Exercise goal.
Write exactly the lines running from the start of the material below to the line that includes "thumb tip: (122, 183)", and include no pictures.

● ● ●

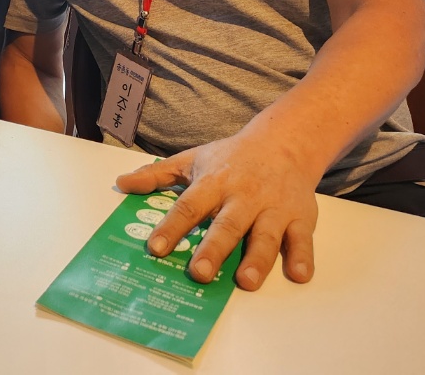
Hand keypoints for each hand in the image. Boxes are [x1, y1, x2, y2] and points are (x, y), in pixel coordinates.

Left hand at [115, 129, 320, 290]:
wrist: (284, 141)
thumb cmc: (232, 157)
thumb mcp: (193, 159)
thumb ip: (157, 174)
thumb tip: (122, 183)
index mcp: (215, 182)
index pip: (190, 205)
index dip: (172, 227)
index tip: (155, 248)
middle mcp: (244, 195)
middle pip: (227, 224)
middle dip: (213, 249)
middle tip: (199, 273)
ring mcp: (274, 207)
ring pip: (266, 235)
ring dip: (257, 259)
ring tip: (246, 281)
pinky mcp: (300, 217)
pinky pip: (303, 238)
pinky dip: (303, 256)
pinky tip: (299, 275)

● ● ●

Written reply.
Hand keypoints for each hand in the image. Boxes are [x1, y1, x2, y2] and points are (x, y), in pixel coordinates.

Left hand at [115, 129, 320, 290]:
wrist: (284, 141)
thumb cmc: (232, 157)
thumb mcp: (193, 159)
thumb ip: (157, 174)
thumb tip: (122, 183)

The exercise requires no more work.